Ibovespa fecha semana em alta de 4% e renova máximas do ano; dólar recua para R$ 5,69
O Ibovespa subiu 4% na semana, renovando as máximas de 2025, impulsionado por balanços fortes e expectativa de corte na Selic. O dólar recuou para R$ 5,69 em meio ao fluxo estrangeiro e enfraquecimento global d...

O Ibovespa encerrou a semana com valorização de 4%, atingindo os 130.842 pontos e renovando as máximas de 2025. A forte alta foi impulsionada principalmente por resultados corporativos robustos, pela recuperação do mercado de commodities e pela crescente expectativa de cortes na taxa básica de juros, a Selic.
Na outra ponta, o dólar comercial caiu 1,21% na sexta-feira, fechando a semana cotado a R$ 5,695, em meio ao enfraquecimento global da moeda americana e ao otimismo dos investidores estrangeiros em relação a mercados emergentes.

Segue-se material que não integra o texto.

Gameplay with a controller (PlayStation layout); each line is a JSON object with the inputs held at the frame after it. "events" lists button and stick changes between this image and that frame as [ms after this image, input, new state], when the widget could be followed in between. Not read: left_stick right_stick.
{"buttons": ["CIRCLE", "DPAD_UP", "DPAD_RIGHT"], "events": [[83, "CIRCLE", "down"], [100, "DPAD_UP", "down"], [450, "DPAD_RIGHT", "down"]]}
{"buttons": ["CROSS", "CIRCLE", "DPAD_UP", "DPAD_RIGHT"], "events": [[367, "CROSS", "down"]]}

O movimento positivo dos ativos brasileiros ocorre em um ambiente de volatilidade moderada, mas ainda permeado por riscos internos e externos relevantes.

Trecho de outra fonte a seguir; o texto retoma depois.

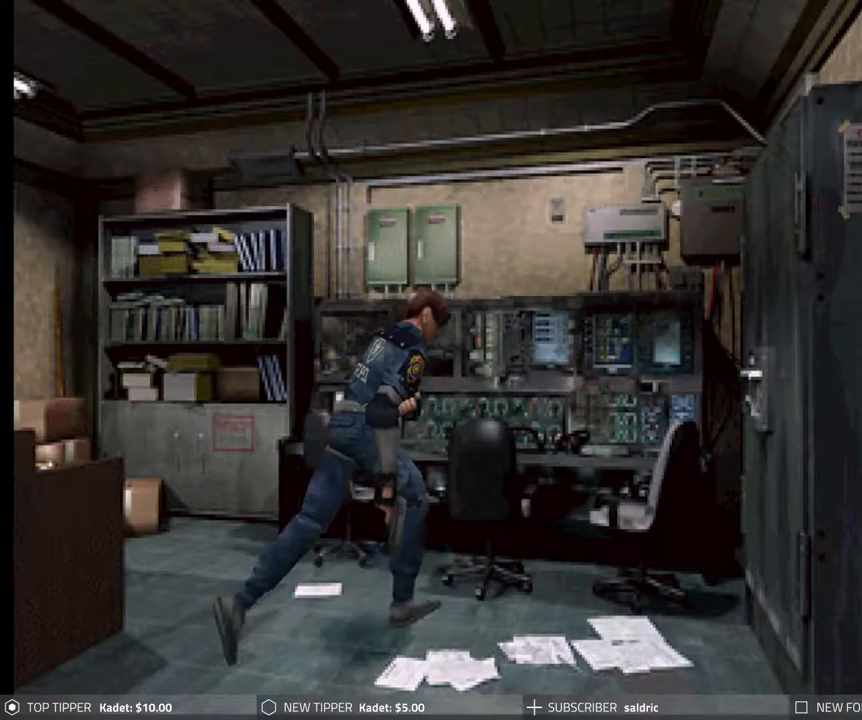
{"buttons": ["CIRCLE", "DPAD_UP", "DPAD_RIGHT"], "events": [[33, "CROSS", "down"], [117, "CROSS", "up"], [183, "CROSS", "down"], [283, "CROSS", "up"], [367, "CROSS", "down"], [450, "CROSS", "up"]]}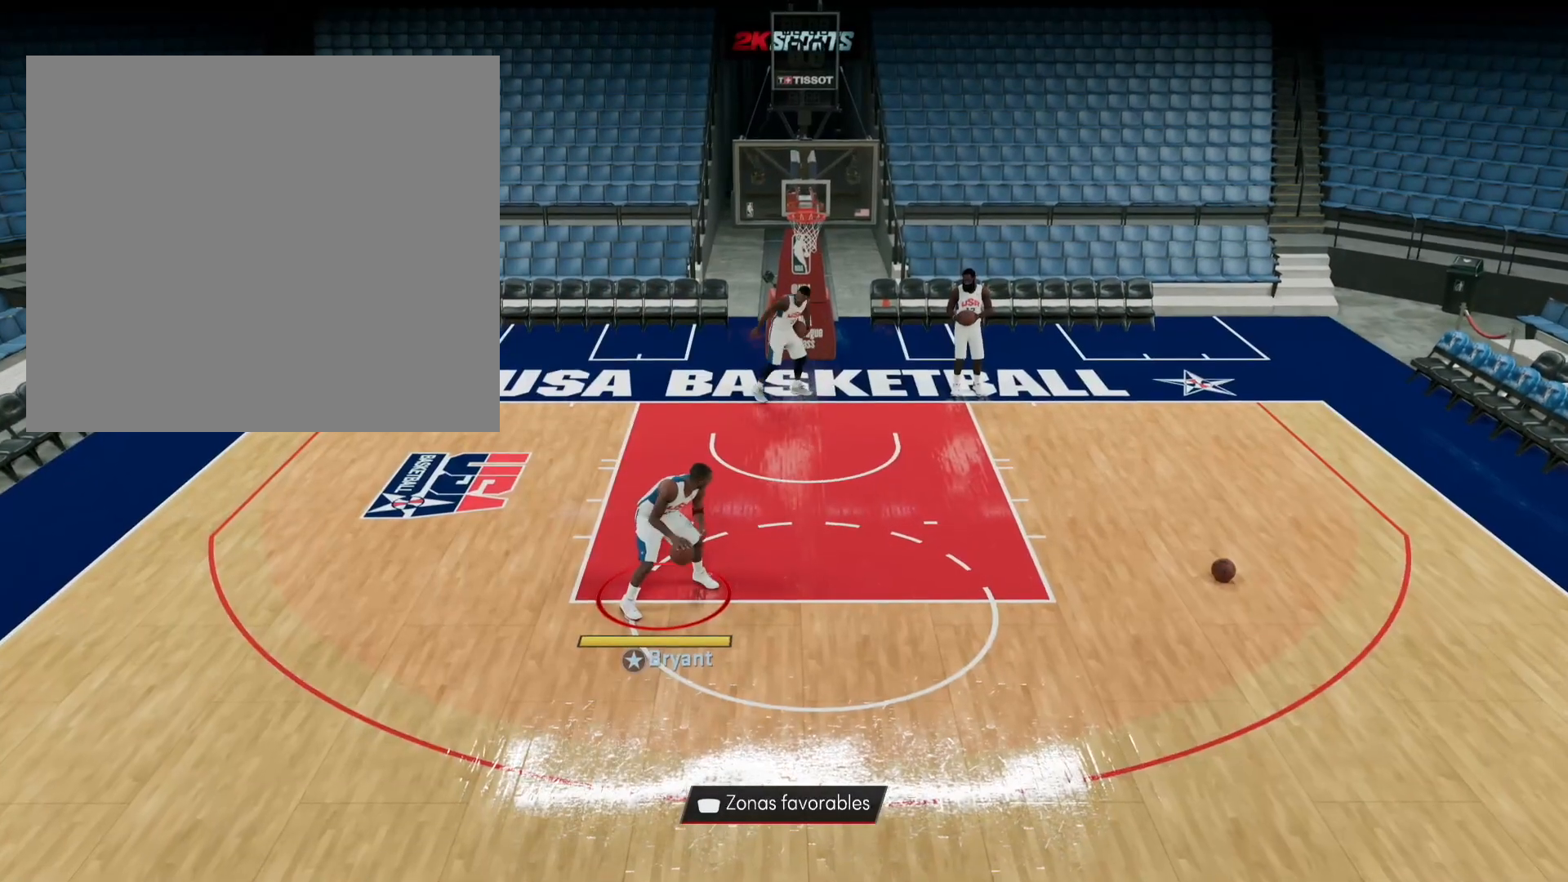
Gameplay with a controller (PlayStation layout); each line is a JSON object with the inputs held at the frame after it. "events" lists button and stick changes between this image and that frame as [ms after this image, input, new state], when the widget could be followed in between.
{"buttons": ["L2"], "left_stick": "up-left", "right_stick": "center", "events": [[80, "left_stick", "up-left"]]}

Balanços corporativos sólidos e commodities em alta
O principal motor da alta do Ibovespa nesta semana foi o conjunto de balanços trimestrais, que em sua maioria superou as expectativas do mercado. Setores como mineração, siderurgia e energia foram destaque, puxados pelo desempenho de empresas como Vale e Petrobras, que se beneficiaram da valorização recente do minério de ferro e do petróleo.
Além disso, o ambiente internacional deu suporte adicional: dados econômicos mais fracos nos EUA aumentaram as apostas de que o Federal Reserve poderá adotar um tom mais dovish nos próximos meses, favorecendo o apetite por risco nos mercados emergentes.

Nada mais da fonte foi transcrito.